Dollar set to snap 4-week winning streak on US fiscal health worries

By Ankur Banerjee and Amanda Cooper

SINGAPORE/LONDON (Reuters) – The dollar headed for its first weekly drop against a range of currencies in five weeks on Friday, as worries over the United States’ worsening fiscal health sent investors into other markets.

After Moody’s last week downgraded its U.S. debt ratings, investor attention this week has honed in on the country’s $36 trillion debt pile and U.S. President Donald Trump’s tax bill, which could add trillions of dollars more to it.

Dubbed by Trump as a “big, beautiful bill”, it narrowly passed the Republican-controlled U.S. House of Representatives and now heads to the Senate for what is likely to be weeks of debate, keeping investor sentiment fragile in the near term.

The euro rose 0.5% to $1.1338 on Friday and is set for a 1% gain for the week after four straight weeks of losses as a pause in tariffs gave the dollar a brief lift in recent weeks.

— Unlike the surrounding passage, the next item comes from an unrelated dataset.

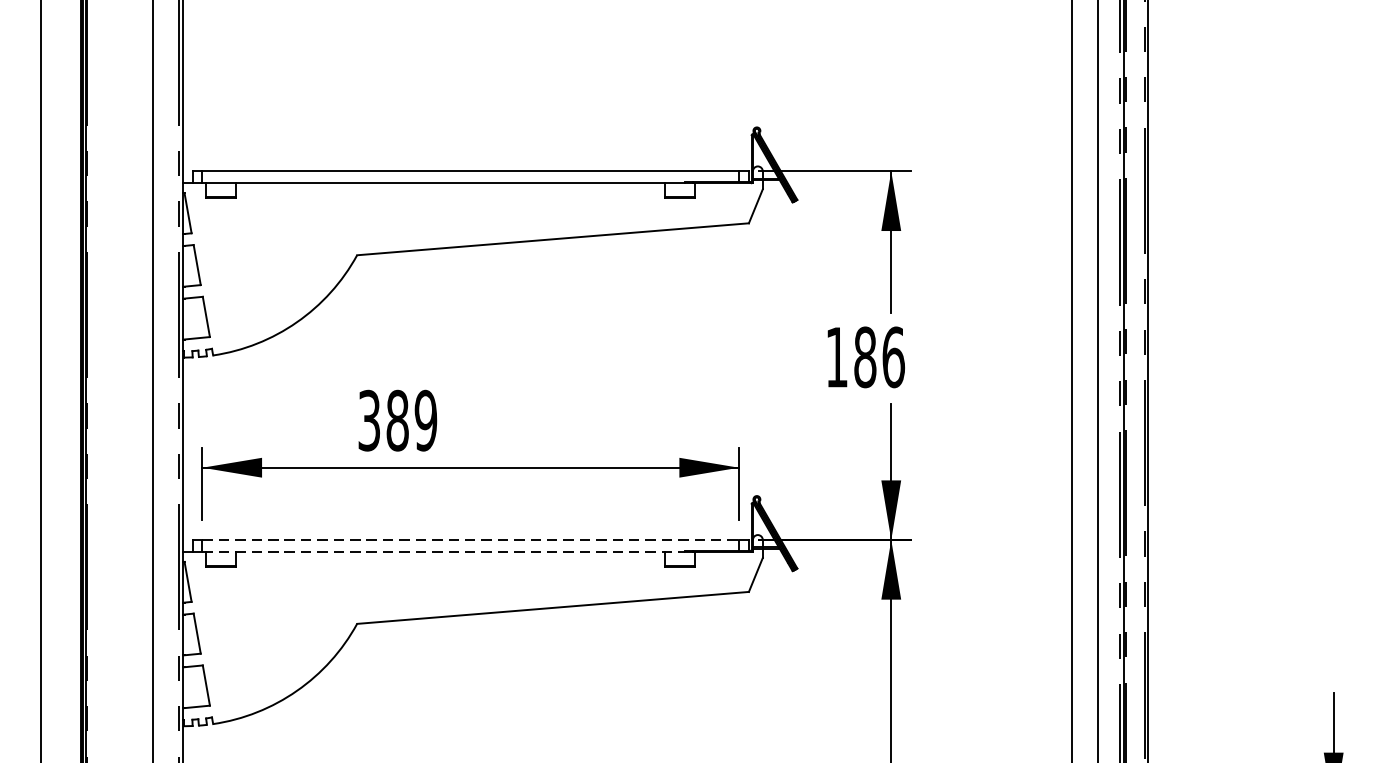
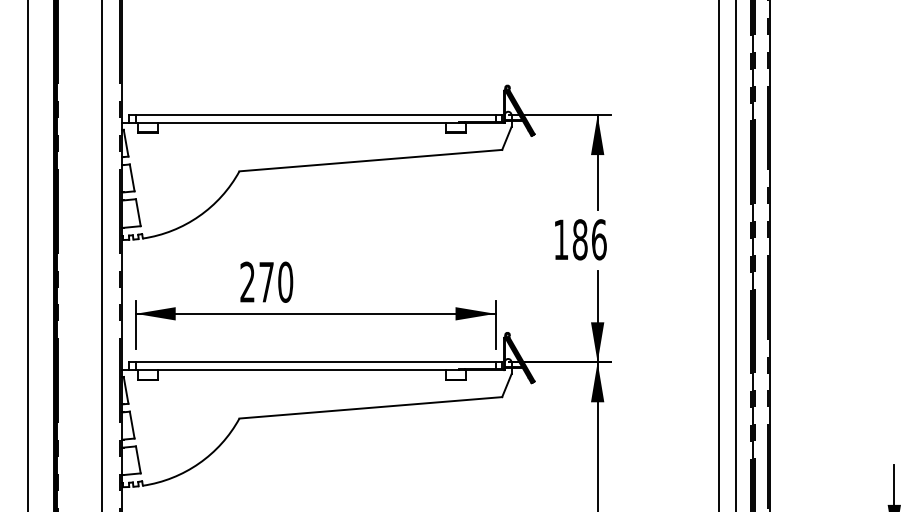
text: (397, 419) -> (266, 281), 389 -> 270
line: (470, 540) -> (315, 362), dashed -> solid
line: (443, 552) -> (297, 370), dashed -> solid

The euro, though, is up 9% in 2025, and has emerged as the early winner of the tariff-induced market tumult and investors fleeing the dollar, looking for safer bets.

The currency shrugged off a report from the Financial Times on how Trump’s trade negotiators are pushing the European Union to make unilateral tariff reductions on U.S. goods.

Without concessions, the FT reported, the EU will not progress in talks to avoid additional 20% “reciprocal” duties. Reuters was unable to immediately verify the report.

The dollar index, which measures the performance of the U.S. currency against six others, is set for a 1.35% decline this week and was down 0.3% at 99.614.

U.S. DEBT CONCERNS

Antje Praefcke, a currency strategist at Commerzbank, said that while the risk of a U.S. recession has diminished, government finances will become more of a catalyst for the dollar.

“Perhaps the issue will now become more pressing as it is being discussed more in public. I am curious to see when the market will realise that this is the next major (structural) burden on the dollar,” she said.

Treasury yields have risen this week in response to the likely increase in the U.S. debt pile. The 30-year bond yield traded above 5% on Friday, near 19-month highs. It is close to October 2023’s high of 5.179%, a break past which would take it to its highest since mid-2007.

The elevated yield hasn’t underpinned the dollar as investors flee U.S. assets in a “Sell America” move similar to last month.

“What has become quite stark this week is the reaction function in broad markets to the rise in U.S. long-end Treasury yields,” said Chris Weston, head of research at Pepperstone.

Weston said higher yields were not being driven by improved growth dynamics, but by concerns of increasing fiscal recklessness, deficit spending and the perception of higher interest expenses.

“Add in the toxic mix of higher inflation expectations … and the net effect has been a strong rise in ‘term premium’ and the would-be foreign buyers simply staying out of the market.”

The yen strengthened to 143.47 per dollar, on course for a 1.5% rise for the week, after Japan’s core inflation accelerated at its fastest annual pace in more than two years in April, raising the odds of another interest rate hike by year-end.

The data underscores the quandary facing the Bank of Japan, which must grapple with price pressures from persistent food inflation as well as economic headwinds from Trump’s tariffs.

Super-long Japanese government bonds have also scaled record highs this week, although they were steady on Friday. [JP/]

The Swiss franc was slightly stronger at 0.8265 per dollar, also set for a 1.2% rise for the week after two weeks of losses.